[Saved data entries]
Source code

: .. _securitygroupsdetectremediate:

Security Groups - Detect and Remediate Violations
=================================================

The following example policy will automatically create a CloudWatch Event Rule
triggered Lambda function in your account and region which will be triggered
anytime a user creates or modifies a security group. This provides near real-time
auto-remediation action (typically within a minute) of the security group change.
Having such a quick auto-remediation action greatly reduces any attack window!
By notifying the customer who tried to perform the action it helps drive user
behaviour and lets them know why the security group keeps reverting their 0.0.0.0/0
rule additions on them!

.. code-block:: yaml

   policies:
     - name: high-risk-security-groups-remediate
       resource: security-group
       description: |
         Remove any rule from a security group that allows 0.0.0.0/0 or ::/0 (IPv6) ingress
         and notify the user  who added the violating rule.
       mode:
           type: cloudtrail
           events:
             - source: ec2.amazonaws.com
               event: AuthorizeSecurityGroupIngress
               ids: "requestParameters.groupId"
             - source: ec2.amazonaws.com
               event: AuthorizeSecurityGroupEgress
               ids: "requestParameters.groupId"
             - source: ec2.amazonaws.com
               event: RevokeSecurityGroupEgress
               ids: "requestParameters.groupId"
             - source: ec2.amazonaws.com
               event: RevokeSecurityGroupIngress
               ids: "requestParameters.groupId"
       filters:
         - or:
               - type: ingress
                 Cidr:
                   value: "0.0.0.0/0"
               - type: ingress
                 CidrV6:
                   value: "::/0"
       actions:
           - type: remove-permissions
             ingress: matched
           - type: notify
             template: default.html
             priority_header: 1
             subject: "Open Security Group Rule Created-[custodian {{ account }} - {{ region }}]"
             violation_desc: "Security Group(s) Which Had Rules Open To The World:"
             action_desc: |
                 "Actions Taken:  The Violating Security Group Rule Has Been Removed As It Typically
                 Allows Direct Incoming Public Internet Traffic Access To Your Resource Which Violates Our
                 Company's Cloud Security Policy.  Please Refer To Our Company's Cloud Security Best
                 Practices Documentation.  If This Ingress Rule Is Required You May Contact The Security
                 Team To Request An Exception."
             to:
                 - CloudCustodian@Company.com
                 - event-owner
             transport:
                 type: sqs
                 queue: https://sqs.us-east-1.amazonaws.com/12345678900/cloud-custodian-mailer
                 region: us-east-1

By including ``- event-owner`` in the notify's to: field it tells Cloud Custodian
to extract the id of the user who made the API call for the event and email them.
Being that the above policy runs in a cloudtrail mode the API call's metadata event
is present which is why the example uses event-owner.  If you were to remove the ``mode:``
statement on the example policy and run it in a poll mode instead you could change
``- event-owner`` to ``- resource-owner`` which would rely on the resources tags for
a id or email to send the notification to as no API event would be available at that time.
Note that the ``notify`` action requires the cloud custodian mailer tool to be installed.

Action item: Word for word, transcribe all of the entries shown above.

Exercise result:
Source code

: .. _securitygroupsdetectremediate:

Security Groups - Detect and Remediate Violations
=================================================

The following example policy will automatically create a CloudWatch Event Rule
triggered Lambda function in your account and region which will be triggered
anytime a user creates or modifies a security group. This provides near real-time
auto-remediation action (typically within a minute) of the security group change.
Having such a quick auto-remediation action greatly reduces any attack window!
By notifying the customer who tried to perform the action it helps drive user
behaviour and lets them know why the security group keeps reverting their 0.0.0.0/0
rule additions on them!

.. code-block:: yaml

   policies:
     - name: high-risk-security-groups-remediate
       resource: security-group
       description: |
         Remove any rule from a security group that allows 0.0.0.0/0 or ::/0 (IPv6) ingress
         and notify the user  who added the violating rule.
       mode:
           type: cloudtrail
           events:
             - source: ec2.amazonaws.com
               event: AuthorizeSecurityGroupIngress
               ids: "requestParameters.groupId"
             - source: ec2.amazonaws.com
               event: AuthorizeSecurityGroupEgress
               ids: "requestParameters.groupId"
             - source: ec2.amazonaws.com
               event: RevokeSecurityGroupEgress
               ids: "requestParameters.groupId"
             - source: ec2.amazonaws.com
               event: RevokeSecurityGroupIngress
               ids: "requestParameters.groupId"
       filters:
         - or:
               - type: ingress
                 Cidr:
                   value: "0.0.0.0/0"
               - type: ingress
                 CidrV6:
                   value: "::/0"
       actions:
           - type: remove-permissions
             ingress: matched
           - type: notify
             template: default.html
             priority_header: 1
             subject: "Open Security Group Rule Created-[custodian {{ account }} - {{ region }}]"
             violation_desc: "Security Group(s) Which Had Rules Open To The World:"
             action_desc: |
                 "Actions Taken:  The Violating Security Group Rule Has Been Removed As It Typically
                 Allows Direct Incoming Public Internet Traffic Access To Your Resource Which Violates Our
                 Company's Cloud Security Policy.  Please Refer To Our Company's Cloud Security Best
                 Practices Documentation.  If This Ingress Rule Is Required You May Contact The Security
                 Team To Request An Exception."
             to:
                 - CloudCustodian@Company.com
                 - event-owner
             transport:
                 type: sqs
                 queue: https://sqs.us-east-1.amazonaws.com/12345678900/cloud-custodian-mailer
                 region: us-east-1

By including ``- event-owner`` in the notify's to: field it tells Cloud Custodian
to extract the id of the user who made the API call for the event and email them.
Being that the above policy runs in a cloudtrail mode the API call's metadata event
is present which is why the example uses event-owner.  If you were to remove the ``mode:``
statement on the example policy and run it in a poll mode instead you could change
``- event-owner`` to ``- resource-owner`` which would rely on the resources tags for
a id or email to send the notification to as no API event would be available at that time.
Note that the ``notify`` action requires the cloud custodian mailer tool to be installed.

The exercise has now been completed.